■ **Extracted material**:
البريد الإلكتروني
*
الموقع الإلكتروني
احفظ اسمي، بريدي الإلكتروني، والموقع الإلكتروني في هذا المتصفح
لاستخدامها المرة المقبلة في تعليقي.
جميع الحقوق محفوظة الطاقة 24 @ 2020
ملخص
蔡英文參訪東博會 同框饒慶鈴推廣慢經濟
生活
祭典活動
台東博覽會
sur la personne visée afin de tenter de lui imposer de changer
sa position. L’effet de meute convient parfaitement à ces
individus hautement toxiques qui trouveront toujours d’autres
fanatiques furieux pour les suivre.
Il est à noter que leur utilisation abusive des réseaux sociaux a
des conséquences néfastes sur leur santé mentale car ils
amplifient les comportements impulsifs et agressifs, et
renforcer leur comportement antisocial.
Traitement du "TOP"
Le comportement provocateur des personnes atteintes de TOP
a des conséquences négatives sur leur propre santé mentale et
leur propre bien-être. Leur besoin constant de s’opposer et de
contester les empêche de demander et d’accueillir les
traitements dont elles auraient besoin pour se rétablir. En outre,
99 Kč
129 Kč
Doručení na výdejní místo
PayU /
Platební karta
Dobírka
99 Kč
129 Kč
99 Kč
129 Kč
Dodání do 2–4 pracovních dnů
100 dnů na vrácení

■ **Task to complete**:
Write out the listing above again, swapping each "Kč" for "CZK" and leaving everything else the same.

■ **Expected answer**:
البريد الإلكتروني
*
الموقع الإلكتروني
احفظ اسمي، بريدي الإلكتروني، والموقع الإلكتروني في هذا المتصفح
لاستخدامها المرة المقبلة في تعليقي.
جميع الحقوق محفوظة الطاقة 24 @ 2020
ملخص
蔡英文參訪東博會 同框饒慶鈴推廣慢經濟
生活
祭典活動
台東博覽會
sur la personne visée afin de tenter de lui imposer de changer
sa position. L’effet de meute convient parfaitement à ces
individus hautement toxiques qui trouveront toujours d’autres
fanatiques furieux pour les suivre.
Il est à noter que leur utilisation abusive des réseaux sociaux a
des conséquences néfastes sur leur santé mentale car ils
amplifient les comportements impulsifs et agressifs, et
renforcer leur comportement antisocial.
Traitement du "TOP"
Le comportement provocateur des personnes atteintes de TOP
a des conséquences négatives sur leur propre santé mentale et
leur propre bien-être. Leur besoin constant de s’opposer et de
contester les empêche de demander et d’accueillir les
traitements dont elles auraient besoin pour se rétablir. En outre,
99 CZK
129 CZK
Doručení na výdejní místo
PayU /
Platební karta
Dobírka
99 CZK
129 CZK
99 CZK
129 CZK
Dodání do 2–4 pracovních dnů
100 dnů na vrácení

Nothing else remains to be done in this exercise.